What's going on?
Robert Fisk writes for Independent Voices that the poppy, traditionally worn as a tribute to fallen British soldiers, has lost whatever symbolic value that once clung to it and turned into a mere fashion appendage, worn for the most part unthinkingly and in some cases to bolster a jingoistic militarism. Here we lay out the terms of the debate...has the poppy become preposterous?

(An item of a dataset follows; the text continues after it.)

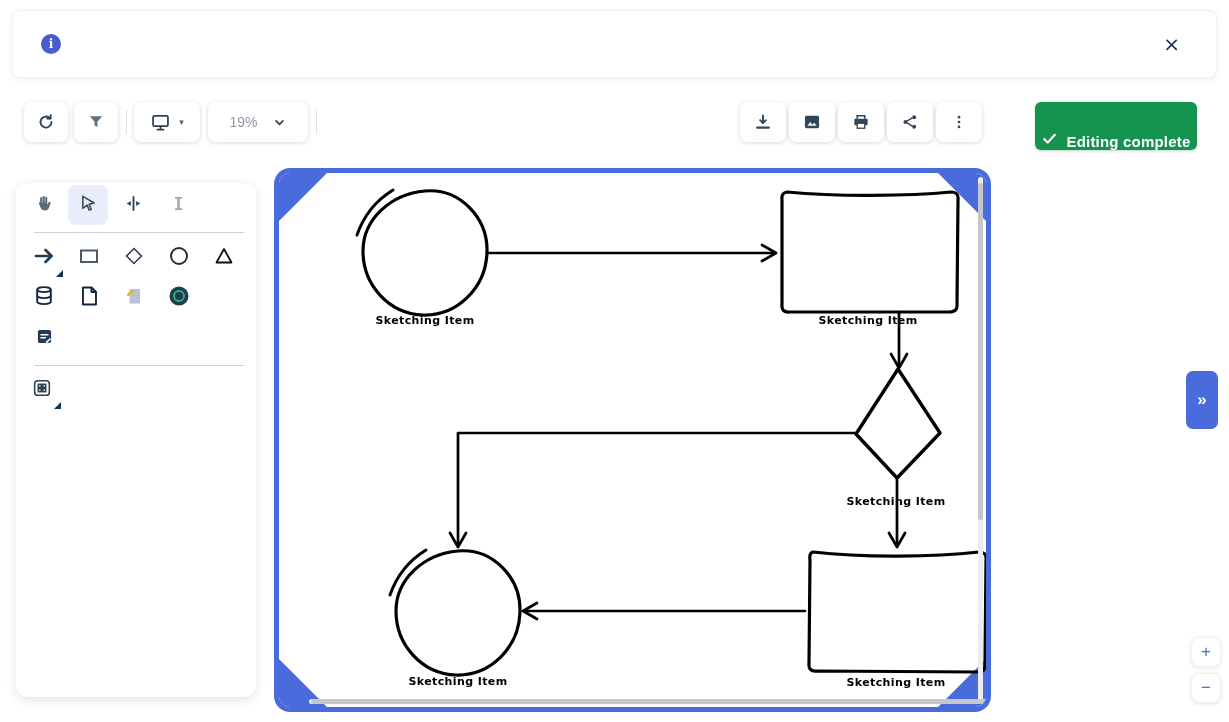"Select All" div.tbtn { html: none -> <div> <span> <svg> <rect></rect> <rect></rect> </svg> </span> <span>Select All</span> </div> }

Many people will wear the poppy because they feel a certain amount of social pressure to do so. That impetus will, of course, be mixed with sorrow at the scale of death during the wars of the 20th century - how could it not? - but it is unlikely that there will be prolonged and serious consideration of whether the poppy is an appropriate symbol at all. Too often the wearing of it becomes indistinguishable from support for military action wherever and whenever it falls. War wastes lives. It has no meaning. Is has no symbolic value. Everyone should pay their respects on November 11th. But not in this way.

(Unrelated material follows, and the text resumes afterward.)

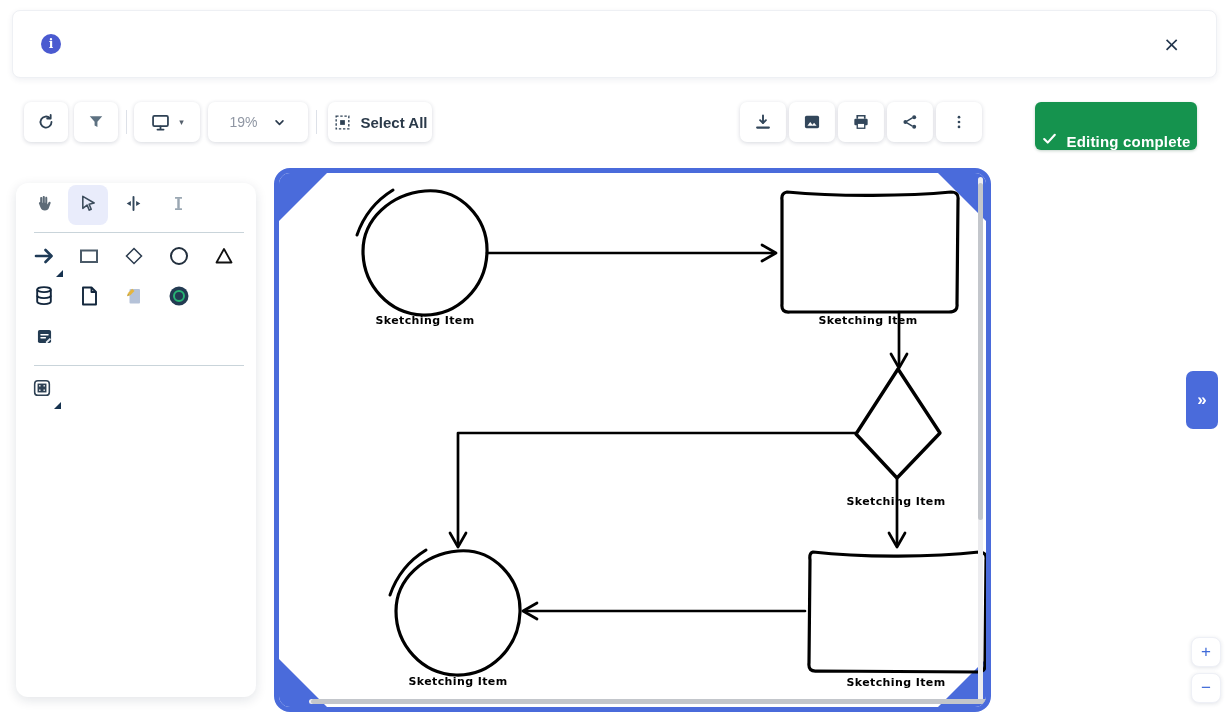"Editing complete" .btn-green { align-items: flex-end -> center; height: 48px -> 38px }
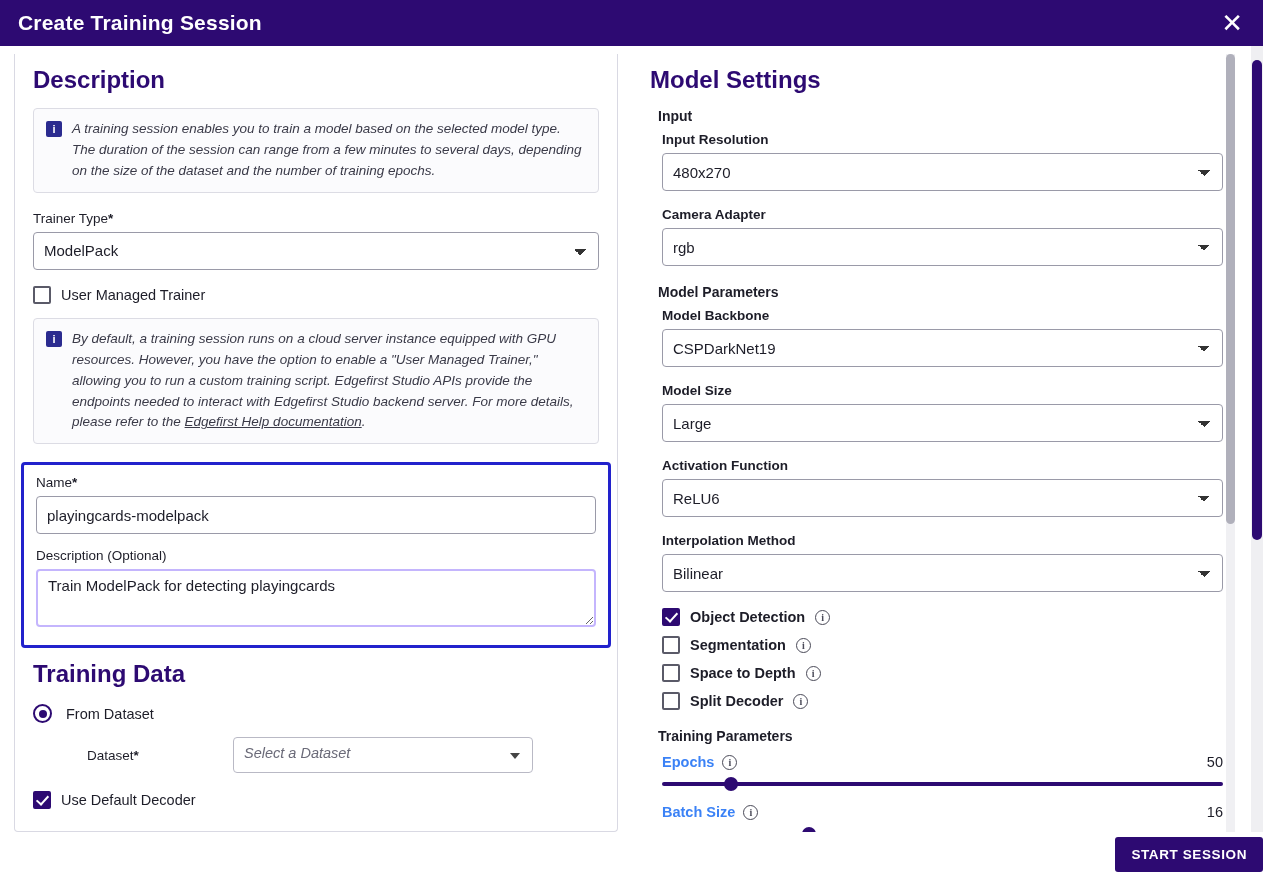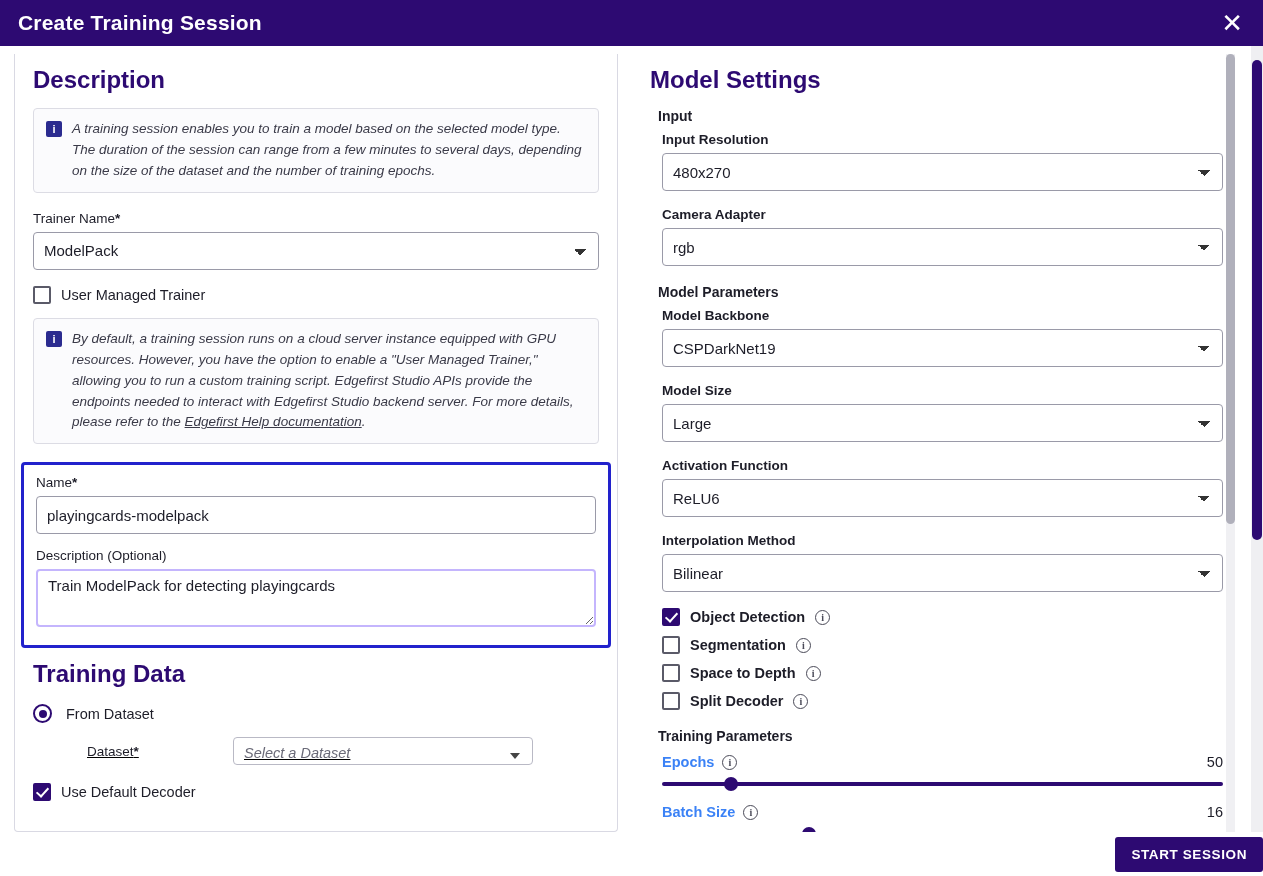"Trainer Name" span { text: Name -> Type }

So wearing the poppy offends your sense of yourself as a vibrant individual with unique tastes and interesting thoughts? So what? Get over it. Sometimes we have to make sacrifices and band together for the greater good. A generation of men and woman learnt that lesson the hard way during the two World Wars. Many men and women continue to make great sacrifices in defence of your freedom. All you have to do is drop a coin in a collection box and wear a poppy. If that's the greatest injustice you have to rail against, lucky you. The British military must have done a pretty good job.